Le ministre Sambel Bana Diallo a remercié la banque mondiale et l’UNFPA qui assurent respectivement le financement et l’assistance technique de SWEDD. Selon lui, le Mali avec ses 17,8 millions d’habitants en 2016, figure parmi les pays d’Afrique subsaharienne a forte croissance démographique (3,6% en moyenne par an). Ce niveau élevé de croissance démographique s’explique, aux dires de M. Diallo, par une forte natalité avec un indice synthétique de fécondité estimé à 6,1 enfants par femme, selon l’enquête démographique et de santé de 2012-2013. Dans le même temps, la mortalité des enfants de moins de 5 ans a connu une baisse significative au cours des deux dernières décennies grâce à l’amélioration et à l’extension des services d’éducation et de santé.

Taux élevé de naissance, un fléau qui bloque le développement
Dans une telle dynamique, l’un des défis pour l’émergence du pays est le retard accusé dans le processus de transition démographique qui doit se traduire par la transformation de la structure par âge de la population, la réduction du taux de dépendance démographique et du taux de dépendance réel. « La situation du Mali est caractérisée par une population très jeune avec 47,1% ayant moins de 15 ans, un ratio de soutien économique de 43,5%, ce qui veut dire que 43 travailleurs effectifs supportent 100 consommateurs. Au plan sécuritaire, en quelques décennies, le Mali a connu trois rebellions armées en 1990, 2006, et 2012 qui ont créé des crises humanitaires avec des répercussions au plan économique et social », a précisé le ministre Diallo.

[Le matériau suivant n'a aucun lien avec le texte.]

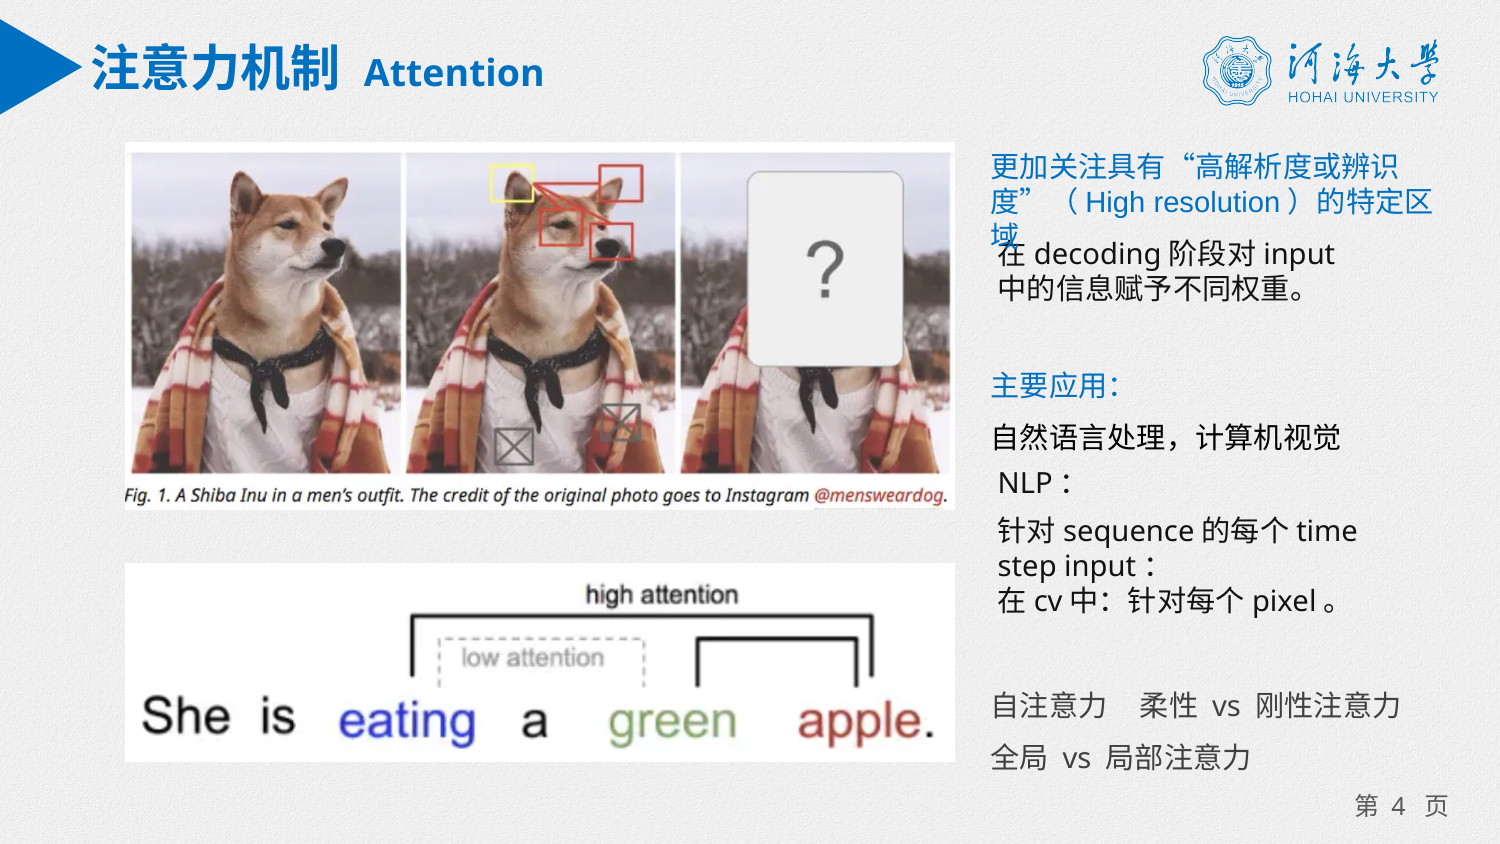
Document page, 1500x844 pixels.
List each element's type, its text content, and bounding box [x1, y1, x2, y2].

picture [0, 0, 1500, 844]
text_box 在decoding阶段对input中的信息赋予不同权重。 [982, 261, 1375, 313]
text_box 自注意力 柔性 vs 刚性注意力 全局 vs 局部注意力 [975, 662, 1500, 782]
text_box 更加关注具有“高解析度或辨识度”（High resolution）的特定区域 [975, 141, 1450, 261]
text_box [0, 19, 83, 115]
text_box 注意力机制 Attention [75, 29, 561, 105]
text_box 主要应用： 自然语言处理，计算机视觉 [975, 342, 1493, 462]
text_box NLP： 针对sequence的每个time step input： 在cv中：针对每个pixel。 [982, 457, 1437, 625]
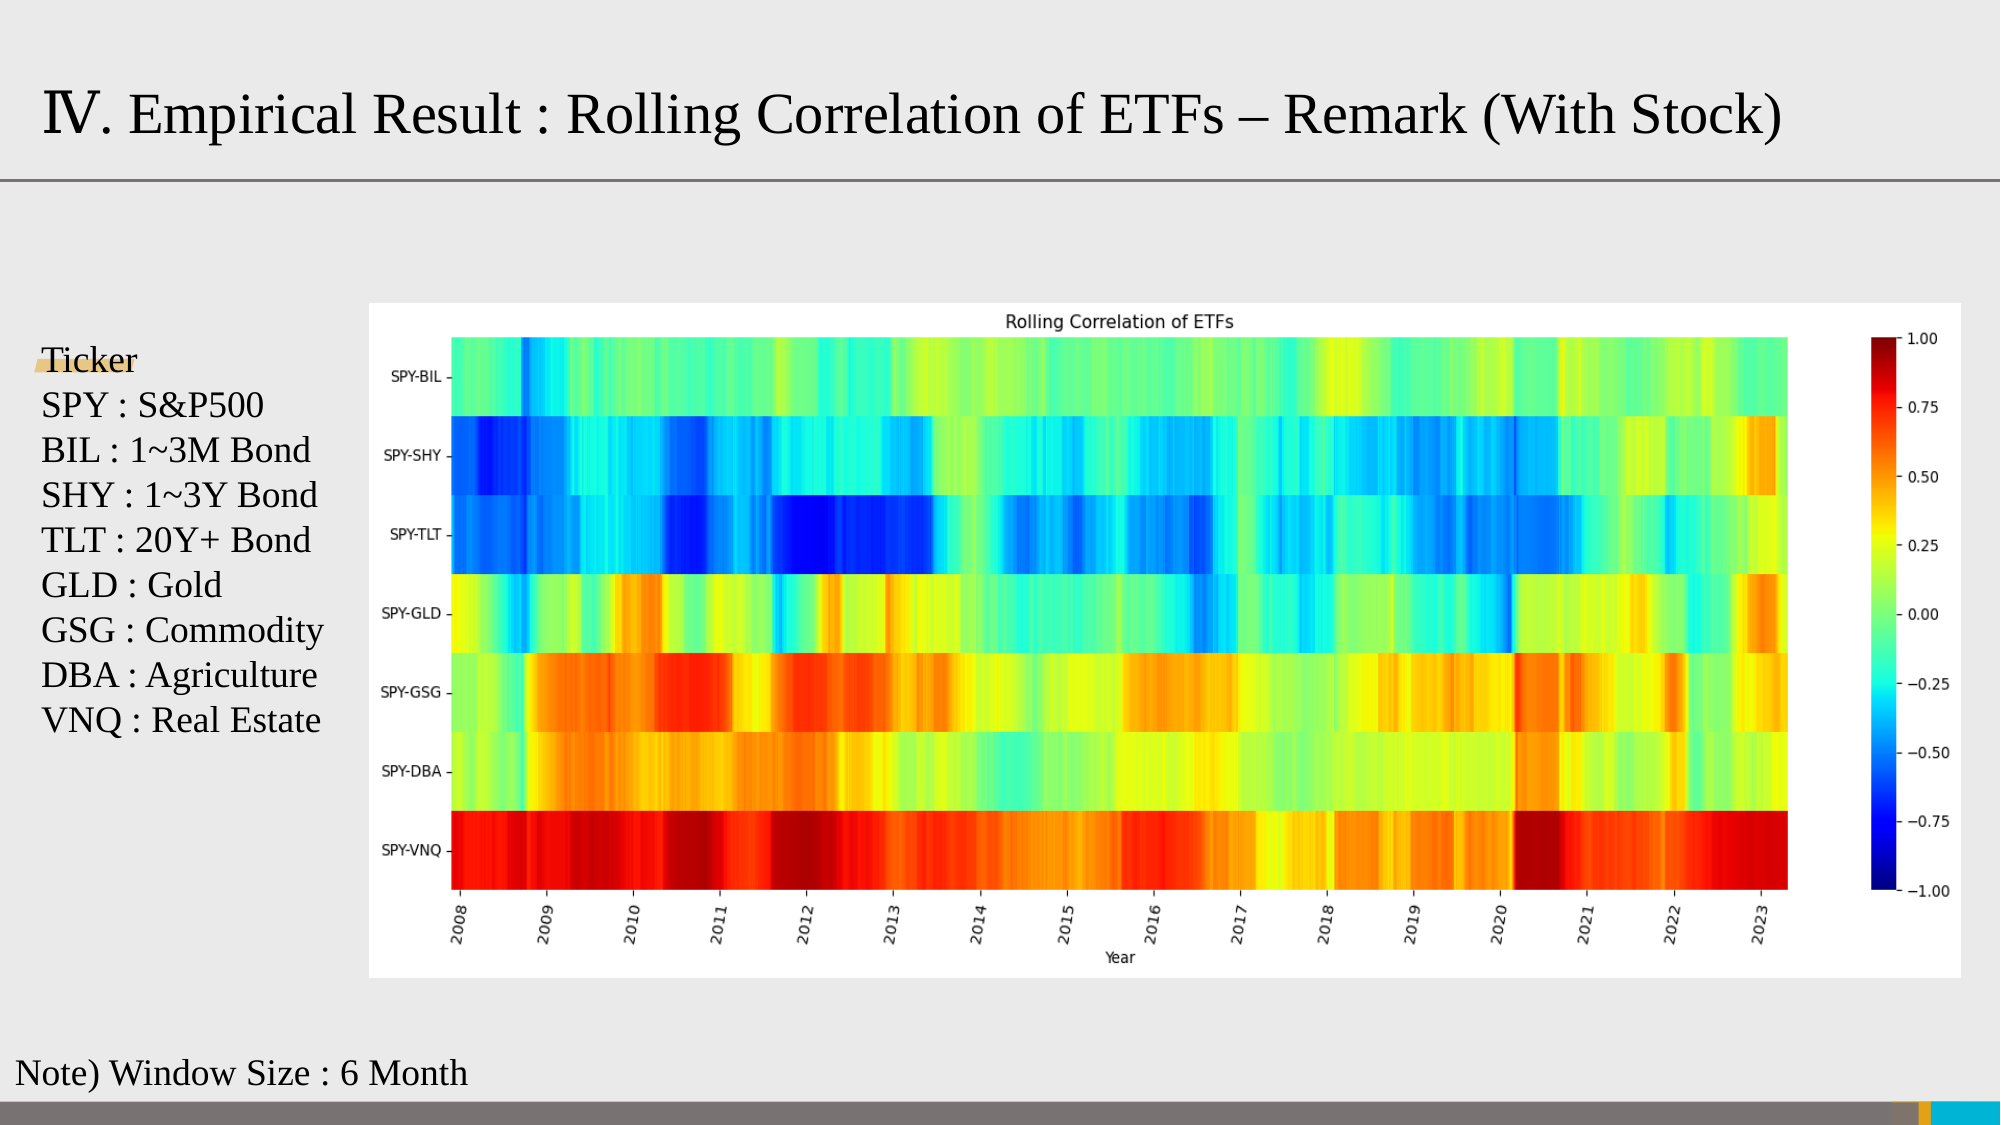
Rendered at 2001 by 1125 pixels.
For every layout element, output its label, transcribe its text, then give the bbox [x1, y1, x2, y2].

text_box Note) Window Size : 6 Month [0, 1040, 584, 1101]
text_box Ticker SPY : S&P500 BIL : 1~3M Bond SHY : 1~3Y Bond TLT : 20Y+ Bond GLD : Gold GSG : Commodity DBA : Agriculture VNQ : Real Estate [26, 327, 369, 748]
picture [369, 303, 1961, 979]
text_box Ⅳ. Empirical Result : Rolling Correlation of ETFs – Remark (With Stock) [26, 67, 1828, 153]
text_box [0, 1101, 1920, 1125]
text_box [1930, 1101, 2000, 1125]
text_box [1920, 1101, 1930, 1125]
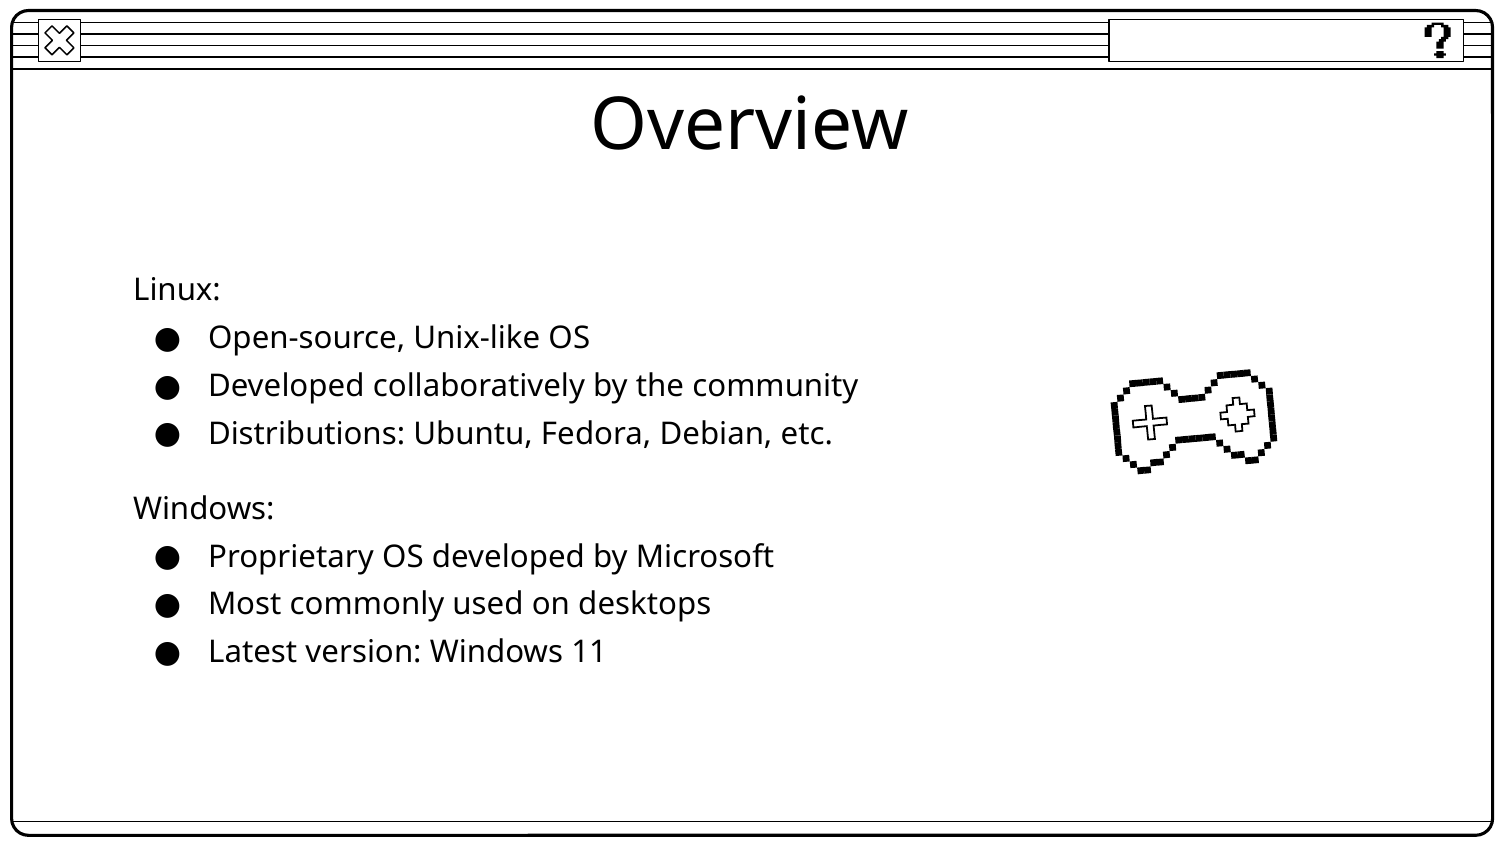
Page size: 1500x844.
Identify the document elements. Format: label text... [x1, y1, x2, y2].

title Overview [118, 72, 1382, 167]
list Linux: Open-source, Unix-like OS Developed collaboratively by the community Distributions: Ubuntu, Fedora, Debian, etc. Windows: Proprietary OS developed by Microsoft Most commonly used on desktops Latest version: Windows 11 [118, 189, 1082, 750]
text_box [1110, 369, 1278, 475]
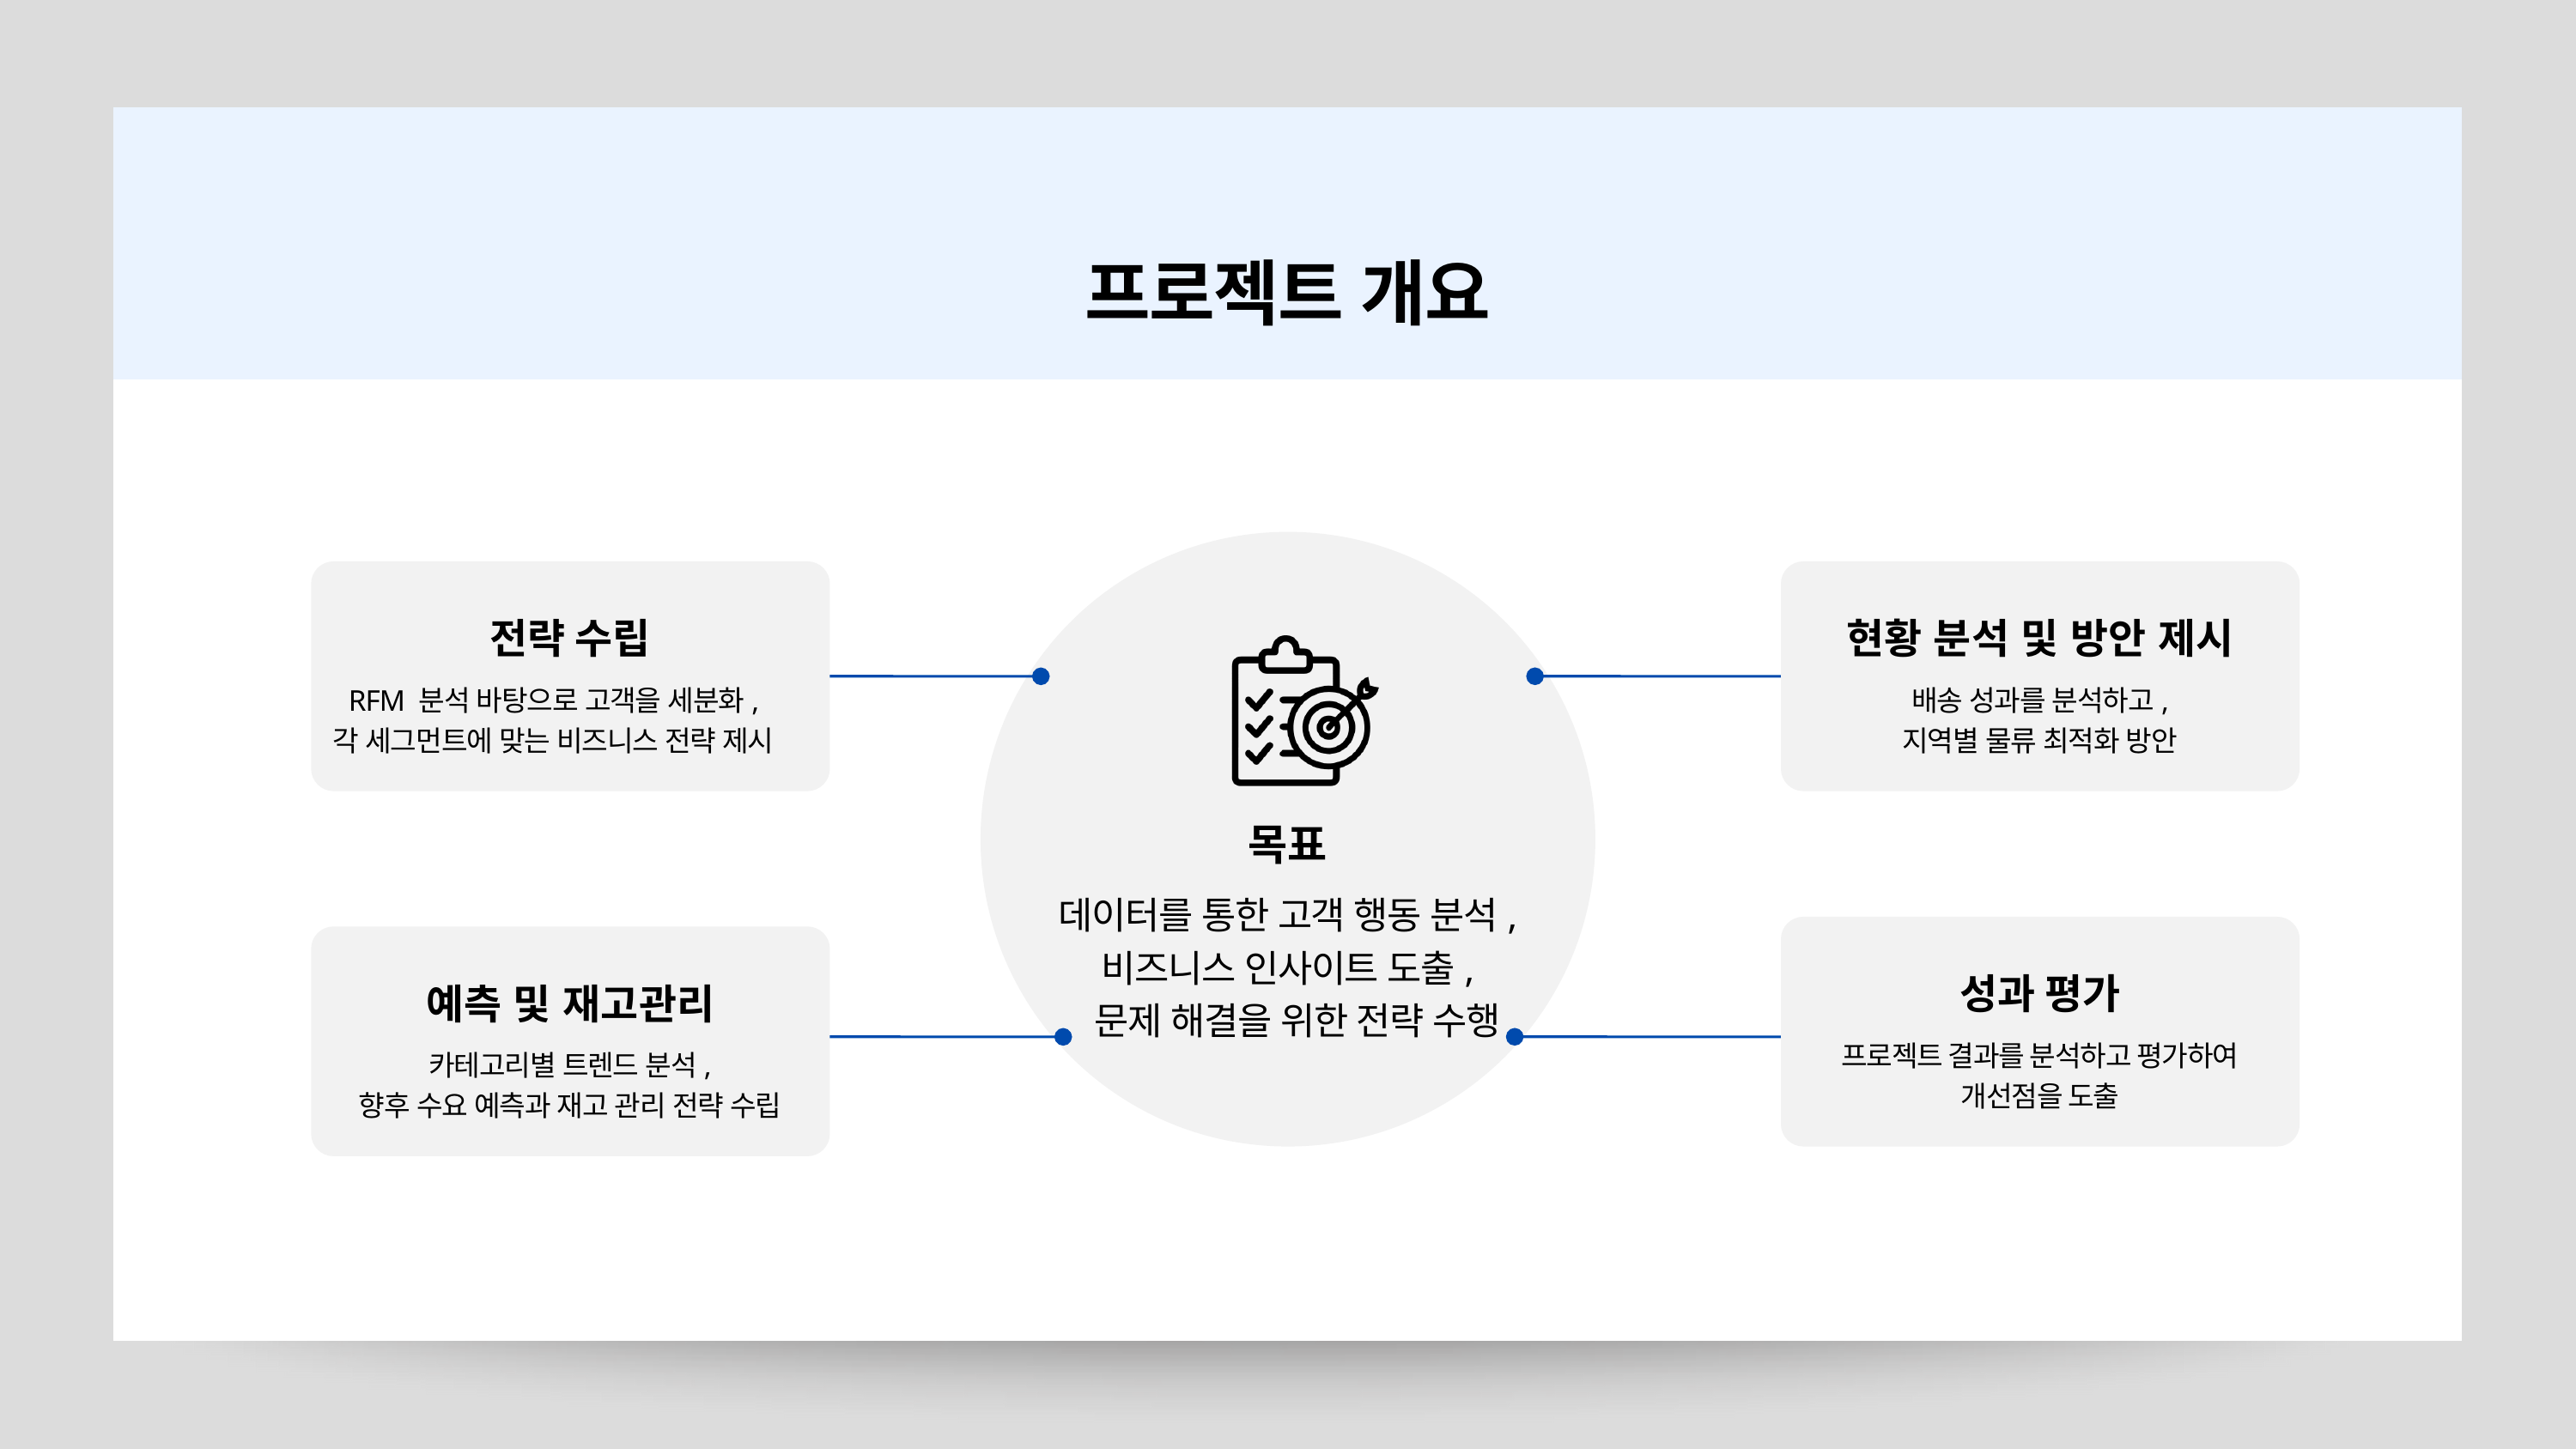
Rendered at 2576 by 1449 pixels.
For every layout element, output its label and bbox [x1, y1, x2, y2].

Pour capitaliser le dividende démographique, le ministre Diallo explique que le Mali et les autres pays du SWEDD, doivent agir en parallèle sur trois leviers. Il s’agit du renforcement du capital humain, l’emploi des jeunes et le renforcement de l’engagement politique en faveur de la transformation de la structure de la population capable de porter l’économie.